Why Companies Need to Take a Second Look at Hiring Military Veterans
By Joann Muller
A lot of companies boast about their military hiring initiatives, but when it comes right down to it, few companies really do a good job of it. Despite their good intentions, companies often find that military experience isn’t easily translated into civilian jobs so they skip over them in favor of someone with the formal degree or certification on their resume. That’s why unemployment rates for military veterans remain higher than for the civilian population.
The need is great. Each year the U.S. military separates between 240,000 and 360,000 service members, and between the drawdown from the war in Afghanistan and a shrinking Pentagon budget, about a million service members are expected to leave the military over the next few years. Most of them, of course, will need jobs.
One company that’s doing it right is the Walt Disney Company, whose “Heroes Work Here” initiative has resulted in the hiring of more than 5,000 former servicemen and women since 2012. Through its Disney Veterans Institute workshops, it has helped other companies hired an additional 5,000 veterans.
On Friday, General Motors, Disney and USAA, the insurance and financial giant, teamed up to bring the Disney Veterans Institute program to Detroit, a city on the comeback where automakers and other companies complain they often can’t find the talent they need to fill their technical and skilled trades jobs. The daylong workshop was sponsored in cooperation with the Michigan Veterans Affairs Agency (MVAA).
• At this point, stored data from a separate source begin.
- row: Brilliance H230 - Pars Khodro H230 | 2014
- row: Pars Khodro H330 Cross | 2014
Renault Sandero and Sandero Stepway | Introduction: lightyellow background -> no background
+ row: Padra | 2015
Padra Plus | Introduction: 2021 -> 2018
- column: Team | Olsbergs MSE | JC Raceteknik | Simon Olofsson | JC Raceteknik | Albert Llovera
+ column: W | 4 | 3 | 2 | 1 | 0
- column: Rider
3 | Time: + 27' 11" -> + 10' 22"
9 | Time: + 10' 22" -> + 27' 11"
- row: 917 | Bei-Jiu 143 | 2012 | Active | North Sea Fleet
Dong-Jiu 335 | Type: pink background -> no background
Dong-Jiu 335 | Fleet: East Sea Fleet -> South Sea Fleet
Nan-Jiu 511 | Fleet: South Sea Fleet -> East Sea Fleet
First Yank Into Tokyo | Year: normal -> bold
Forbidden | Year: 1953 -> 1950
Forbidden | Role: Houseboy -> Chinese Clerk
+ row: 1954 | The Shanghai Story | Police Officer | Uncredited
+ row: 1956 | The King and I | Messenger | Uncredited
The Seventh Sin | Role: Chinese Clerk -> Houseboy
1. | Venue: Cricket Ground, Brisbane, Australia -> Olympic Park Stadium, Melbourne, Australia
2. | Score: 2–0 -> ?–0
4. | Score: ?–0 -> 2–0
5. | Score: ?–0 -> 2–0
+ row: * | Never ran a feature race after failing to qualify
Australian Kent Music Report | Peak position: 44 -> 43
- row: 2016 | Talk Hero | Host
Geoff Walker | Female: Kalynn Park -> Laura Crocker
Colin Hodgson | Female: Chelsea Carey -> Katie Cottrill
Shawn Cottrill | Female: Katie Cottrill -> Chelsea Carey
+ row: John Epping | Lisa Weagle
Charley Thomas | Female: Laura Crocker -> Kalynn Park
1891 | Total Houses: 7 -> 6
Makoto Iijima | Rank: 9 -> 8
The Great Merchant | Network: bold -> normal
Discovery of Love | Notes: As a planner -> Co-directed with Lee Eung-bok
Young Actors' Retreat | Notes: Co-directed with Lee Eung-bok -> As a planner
I spoke recently about this very topic with Cynthia Pasky, the founder and chief executive of Strategic Staffing Solutions, the Detroit-based IT and business services company, which has a strong record of hiring military veterans, including a dedicated website to support them. About 40 percent of S3′s overhead team in Detroit is comprised of ex-military members or their spouses. Just over 20 percent of the contract workers they place at other companies are ex-military. The goal is to boost that to 30 percent this year. “We’re really serious about this,” she told me.
I asked Pasky why so many companies complain of a talent shortage, yet veterans can’t seem to get hired.
The problem, she said, isn’t the veterans; it’s usually the companies, whose myopic hiring practices often prevent them from seeing a great candidate right under their nose.
“A lot of times, the resume might not match exactly what they’re looking for, but they never know they rejected a military veteran because the process is often very automated,” she said. “In some instances, it does take extra steps,” she said, “but corporations are like, ‘I need to fill the job now, let’s go’.”
With a little extra diligence, Pasky said, companies can hire more veterans and retrain them — and still save a bundle of money.
“Think about soft skills they have – work ethic, discipline, respect, a desire to learn, an ability to handle any environment. Then there are the tactical skills. Think about what it takes to be in any branch of service: logistics, computers, communication. It’s a whole different world. So no matter what role they fill, they have to have all those skills to be successful. If they’re deployed in combat, think of all the tools they are using. They have a level of automation, communications and planning. Then layer on top of that, transportation, IT, maybe they’re a pilot or have another specialty. It’s an amazing set of skills,” she said.
Hiring a military veteran can also be less expensive than hiring a civilian, she said. For one thing, military pay lags the corporate world, so even a low salary is a welcome raise for an ex-service member. According to the Census Bureau’s 2010 American Community Survey, the median income for veterans in the private sector ranges from $31,000 – $36,000 per year. A 2009 Pew Research study placed the median income of a college graduate with a 4-year degree at $46,000 per year.
The U.S. government pays for a soldier’s “last move” — which means companies don’t have to pay moving expenses when they hire veterans, either. They can take the savings on salary and moving expenses and put it into intensive training, she said — the corporate version of boot camp.
S3 has a dedicated military recruiting team led by retired Air Force Colonel Ken Huxley and staffed by other professionals from every branch of the military. They visit military bases to find potential job candidates. “When you find them, you often have to add a step to their screening process,” Pasky explained. “You need to have an in-depth conversation with them. That’s why we have military talking to military: to understand their temperament and their background, what they did before, what they learned, and what they think they want to do.”
The team can recognize if a person has the background, for example, to be a product manager and will help them structure their resume in a way that highlights those skills. Even so, S3 often has to follow up personally to get companies to pay attention to ex-military candidates.
“We have to be very intentional about it,” she said. “We’ll submit somebody but then we’ll call and say, ‘We want to talk about them before you rule them out.’ If we just went through the normal process … we wouldn’t have the success rate we do.”